Cation-Engineered Post-Treatment for Blue Perovskite Light-Emitting Diodes

Halide post-treatment has emerged as a promising strategy for achieving pure-blue emission in mixed-halide perovskites by facilitating the incorporation of low-solubility chloride while simultaneously passivating defects to enhance luminescence. Despite the demonstrated success in anion exchange, the specific influence of organic cations in post-treatment solutions has remained insufficiently explored, limiting further optimization of this technique. Here, the role of cations is investigated by comparing two structurally similar organic cations in halide post-treatment agents, i.e., 4-fluorophenylethylammonium (FPEA⁺) and phenylethylammonium (PEA⁺). The findings reveal a stark contrast in their effects on 3D perovskite surfaces.
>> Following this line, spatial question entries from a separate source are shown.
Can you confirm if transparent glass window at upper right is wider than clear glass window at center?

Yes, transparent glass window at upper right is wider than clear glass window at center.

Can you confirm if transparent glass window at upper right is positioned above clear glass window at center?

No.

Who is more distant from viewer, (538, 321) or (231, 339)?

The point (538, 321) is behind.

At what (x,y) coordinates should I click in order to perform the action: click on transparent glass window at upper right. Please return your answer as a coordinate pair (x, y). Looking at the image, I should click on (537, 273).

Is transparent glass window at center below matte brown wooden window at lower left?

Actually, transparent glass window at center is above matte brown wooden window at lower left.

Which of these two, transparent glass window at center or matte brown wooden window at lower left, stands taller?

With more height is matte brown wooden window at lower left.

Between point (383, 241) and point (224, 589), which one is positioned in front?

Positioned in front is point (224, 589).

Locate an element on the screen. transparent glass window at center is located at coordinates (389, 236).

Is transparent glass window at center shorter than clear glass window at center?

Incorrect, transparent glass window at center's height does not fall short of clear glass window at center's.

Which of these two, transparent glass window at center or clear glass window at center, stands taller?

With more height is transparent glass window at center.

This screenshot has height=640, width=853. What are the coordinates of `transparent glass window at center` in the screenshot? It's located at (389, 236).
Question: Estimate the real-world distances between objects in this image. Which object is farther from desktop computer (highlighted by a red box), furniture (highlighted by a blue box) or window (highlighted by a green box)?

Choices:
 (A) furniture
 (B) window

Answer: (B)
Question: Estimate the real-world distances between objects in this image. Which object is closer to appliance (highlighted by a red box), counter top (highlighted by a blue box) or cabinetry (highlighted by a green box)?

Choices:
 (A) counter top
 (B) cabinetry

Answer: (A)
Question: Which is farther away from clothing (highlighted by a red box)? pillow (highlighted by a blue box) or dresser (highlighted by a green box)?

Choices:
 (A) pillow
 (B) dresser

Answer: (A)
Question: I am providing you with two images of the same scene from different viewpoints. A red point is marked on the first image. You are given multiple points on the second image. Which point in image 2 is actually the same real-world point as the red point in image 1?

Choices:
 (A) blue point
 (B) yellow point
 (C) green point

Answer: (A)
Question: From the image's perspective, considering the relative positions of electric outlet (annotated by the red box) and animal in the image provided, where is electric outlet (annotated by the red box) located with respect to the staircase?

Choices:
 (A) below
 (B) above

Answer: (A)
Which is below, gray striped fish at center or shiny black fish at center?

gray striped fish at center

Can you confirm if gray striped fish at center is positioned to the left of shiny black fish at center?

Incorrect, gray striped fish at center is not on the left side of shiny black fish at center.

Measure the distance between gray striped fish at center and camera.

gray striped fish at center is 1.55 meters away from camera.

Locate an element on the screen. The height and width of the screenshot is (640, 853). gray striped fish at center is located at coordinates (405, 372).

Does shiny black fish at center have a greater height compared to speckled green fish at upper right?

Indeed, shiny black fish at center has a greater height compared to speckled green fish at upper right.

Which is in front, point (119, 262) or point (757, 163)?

Through enhanced surface binding and fluorine-induced hydrophobicity, FPEA⁺ mitigates lattice damage from the solvent penetration during post-treatment, enabling a mild perovskite modification that better preserves the 3D perovskite structure while effectively passivating surface defects. Conversely, the PEA⁺ treatment causes partial degradation of the 3D perovskite, forming a defective 2D/3D grain surface and introducing a new 2D layer in inter-grain regions. By replacing PEA⁺ with FPEA⁺ in the conventional halide post-treatment, the mixed-halide perovskite light-emitting diode performance is significantly enhanced, achieving peak external quantum efficiencies of 16.2% at 483 nm, 11.1% at 475 nm, and 7.6% at 466 nm, with all devices exhibiting excellent color purity and spectral stability.